Politica

Sicilia, fine del regno di Davide Faraone

Sicilia, fine del regno di Davide FaraoneDavide Faraone – LaPresse

L’addio al Pd La parabola della truppa "renziana" regionale, sparita dopo 7 anni senza lasciar traccia

Pubblicato circa 5 anni faEdizione del 18 settembre 2019

Con l’addio al Pd finisce il “regno” di Davide Faraone in Sicilia. Fedelissimo della prima ora fin dai tempi dei “rottamatori”, Faraone lascia i dem per seguire il progetto del capo. E lo fa in solitario, con un partito commissariato e claudicante. Perché della truppa dei “renziani” di Sicilia, che ha guidato per sette lunghi anni, sembra non esserci più traccia. Tutti spariti. Quella macchina da guerra, che aveva spaccato il partito, sembra evaporata nel nulla. Di quel fronte allargato aperto a ex Dc e pezzi di Fi e An durante la Leopolda siciliana mentre Renzi navigava a gonfie vele pare non essere rimasto nulla. E chi s’era schierato con Renzi, prima e dopo il referendum flop, rimane al momento ben saldo dentro a un Pd che nell’isola continua a leccarsi le ferite della doppia batosta elettorale rimediata alle politiche e alle regionali.

Al livello di classe dirigente, in questo momento, nessuno si sbilancia. Faraone sembra un uomo solo. Toccherà a lui rinsaldare le fila. Due dei suoi più stretti sodali, la senatrice Valeria Sudano e il deputato regionale Luca Sammartino, tergiversano. Entrambi legati a Guerini, che rimane nel Pd, potrebbero avventurarsi nel nuovo progetto, forti del consenso che godono nell’area di Catania, il loro bacino elettorale. Un altro fedelissimo, il parlamentare Carmelo Miceli, che ha guidato il partito a Palermo, invece scende dal carro. Rimarrà nel Pd. Dove rimangono anche altri “renziani” dal passato doc, come i deputati regionali Baldo Gucciardi, trapanese, e Nello Dipasquale, ragusano.

Voci da una fonte di dati:
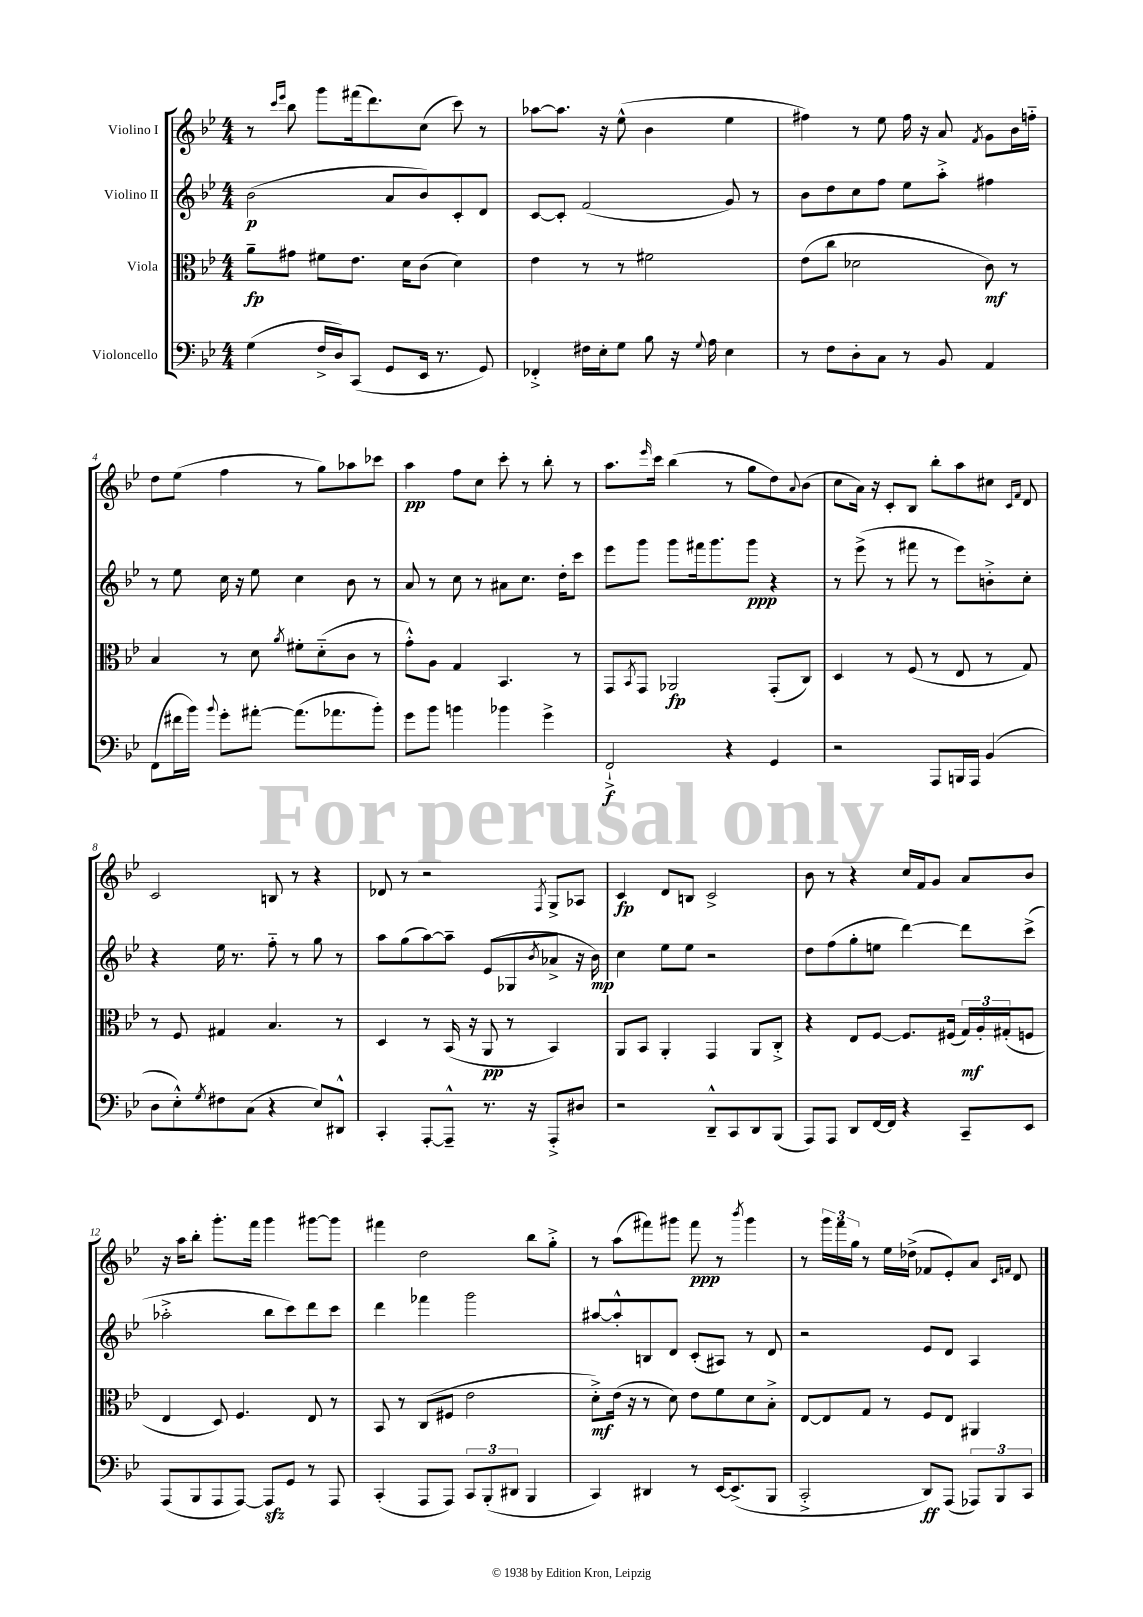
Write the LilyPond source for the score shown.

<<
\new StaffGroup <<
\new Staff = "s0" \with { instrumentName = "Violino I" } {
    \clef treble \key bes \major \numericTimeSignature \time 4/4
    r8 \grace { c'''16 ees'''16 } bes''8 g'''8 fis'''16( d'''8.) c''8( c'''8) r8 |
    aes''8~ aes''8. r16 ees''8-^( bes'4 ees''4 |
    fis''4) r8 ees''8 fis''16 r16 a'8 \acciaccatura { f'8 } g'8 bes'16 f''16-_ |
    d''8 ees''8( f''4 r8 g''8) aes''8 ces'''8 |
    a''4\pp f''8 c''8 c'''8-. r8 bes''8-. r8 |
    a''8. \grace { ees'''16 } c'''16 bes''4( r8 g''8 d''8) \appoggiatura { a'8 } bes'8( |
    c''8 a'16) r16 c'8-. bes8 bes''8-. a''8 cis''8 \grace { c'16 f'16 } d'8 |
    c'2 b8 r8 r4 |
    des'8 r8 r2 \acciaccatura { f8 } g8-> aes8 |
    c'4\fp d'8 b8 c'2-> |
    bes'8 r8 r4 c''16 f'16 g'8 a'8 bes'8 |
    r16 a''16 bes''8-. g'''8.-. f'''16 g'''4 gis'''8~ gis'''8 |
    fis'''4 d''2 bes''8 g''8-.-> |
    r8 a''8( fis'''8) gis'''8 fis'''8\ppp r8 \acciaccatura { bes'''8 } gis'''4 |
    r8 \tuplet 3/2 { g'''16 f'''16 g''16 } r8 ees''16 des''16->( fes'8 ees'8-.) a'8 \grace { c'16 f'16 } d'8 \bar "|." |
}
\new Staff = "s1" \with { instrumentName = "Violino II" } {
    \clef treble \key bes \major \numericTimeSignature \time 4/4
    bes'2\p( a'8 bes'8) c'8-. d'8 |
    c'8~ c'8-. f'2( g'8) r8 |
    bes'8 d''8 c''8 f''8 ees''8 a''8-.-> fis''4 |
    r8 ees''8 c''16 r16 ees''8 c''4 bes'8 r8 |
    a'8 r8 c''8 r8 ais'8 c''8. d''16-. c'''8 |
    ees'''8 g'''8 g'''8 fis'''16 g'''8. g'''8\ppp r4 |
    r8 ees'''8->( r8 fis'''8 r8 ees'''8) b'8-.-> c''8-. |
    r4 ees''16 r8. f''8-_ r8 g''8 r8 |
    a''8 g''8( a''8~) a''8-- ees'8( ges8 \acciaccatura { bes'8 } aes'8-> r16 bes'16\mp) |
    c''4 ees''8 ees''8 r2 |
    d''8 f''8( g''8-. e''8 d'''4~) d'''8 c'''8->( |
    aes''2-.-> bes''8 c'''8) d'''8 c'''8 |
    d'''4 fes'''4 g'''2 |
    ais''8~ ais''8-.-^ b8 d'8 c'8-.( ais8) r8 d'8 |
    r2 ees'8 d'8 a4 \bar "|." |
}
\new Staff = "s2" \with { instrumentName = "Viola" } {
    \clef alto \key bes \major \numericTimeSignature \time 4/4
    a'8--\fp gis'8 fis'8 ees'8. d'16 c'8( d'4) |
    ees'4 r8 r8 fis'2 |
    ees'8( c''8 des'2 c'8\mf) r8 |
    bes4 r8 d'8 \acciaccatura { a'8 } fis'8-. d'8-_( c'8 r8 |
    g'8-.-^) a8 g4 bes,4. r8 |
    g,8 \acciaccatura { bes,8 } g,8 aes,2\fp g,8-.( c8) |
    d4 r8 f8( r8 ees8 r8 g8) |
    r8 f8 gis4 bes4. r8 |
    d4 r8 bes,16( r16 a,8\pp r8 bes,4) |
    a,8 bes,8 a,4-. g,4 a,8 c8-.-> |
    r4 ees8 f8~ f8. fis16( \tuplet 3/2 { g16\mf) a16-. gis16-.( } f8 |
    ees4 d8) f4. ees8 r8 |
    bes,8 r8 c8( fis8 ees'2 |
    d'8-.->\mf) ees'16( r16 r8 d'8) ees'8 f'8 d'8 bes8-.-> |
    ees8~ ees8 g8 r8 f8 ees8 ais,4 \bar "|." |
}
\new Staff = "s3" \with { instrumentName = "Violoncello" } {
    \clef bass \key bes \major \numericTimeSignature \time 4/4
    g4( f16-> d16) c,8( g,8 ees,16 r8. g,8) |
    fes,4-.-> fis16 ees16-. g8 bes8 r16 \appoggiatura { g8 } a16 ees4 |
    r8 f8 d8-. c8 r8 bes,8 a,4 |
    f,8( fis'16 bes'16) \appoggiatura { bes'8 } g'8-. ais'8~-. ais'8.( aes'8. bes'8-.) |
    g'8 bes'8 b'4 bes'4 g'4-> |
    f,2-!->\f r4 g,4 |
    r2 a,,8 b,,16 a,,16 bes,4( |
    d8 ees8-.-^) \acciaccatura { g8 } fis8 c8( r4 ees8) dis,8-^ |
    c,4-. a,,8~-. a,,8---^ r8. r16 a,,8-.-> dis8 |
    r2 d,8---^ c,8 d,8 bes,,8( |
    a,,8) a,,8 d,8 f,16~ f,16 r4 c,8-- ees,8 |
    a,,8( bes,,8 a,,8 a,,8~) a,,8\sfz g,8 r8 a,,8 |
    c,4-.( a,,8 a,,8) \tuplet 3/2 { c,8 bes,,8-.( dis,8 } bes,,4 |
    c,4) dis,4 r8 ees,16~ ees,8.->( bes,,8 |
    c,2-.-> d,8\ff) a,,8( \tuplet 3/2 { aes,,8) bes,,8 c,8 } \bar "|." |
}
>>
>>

Elenco dei compiti:
**1.** Riscrivi il passo dell'articolo su Faraone da "Con l’addio al" fino a "e alle regionali." compreso, ribattezzando "macchina da guerra" in "armata".
**2.** Elenca tutte le persone che, secondo l'articolo su Faraone, restano nel Pd.

Risposte ai compiti:
**1.**
Con l’addio al Pd finisce il “regno” di Davide Faraone in Sicilia. Fedelissimo della prima ora fin dai tempi dei “rottamatori”, Faraone lascia i dem per seguire il progetto del capo. E lo fa in solitario, con un partito commissariato e claudicante. Perché della truppa dei “renziani” di Sicilia, che ha guidato per sette lunghi anni, sembra non esserci più traccia. Tutti spariti. Quella armata, che aveva spaccato il partito, sembra evaporata nel nulla. Di quel fronte allargato aperto a ex Dc e pezzi di Fi e An durante la Leopolda siciliana mentre Renzi navigava a gonfie vele pare non essere rimasto nulla. E chi s’era schierato con Renzi, prima e dopo il referendum flop, rimane al momento ben saldo dentro a un Pd che nell’isola continua a leccarsi le ferite della doppia batosta elettorale rimediata alle politiche e alle regionali.

**2.** Guerini, Carmelo Miceli, Baldo Gucciardi, Nello Dipasquale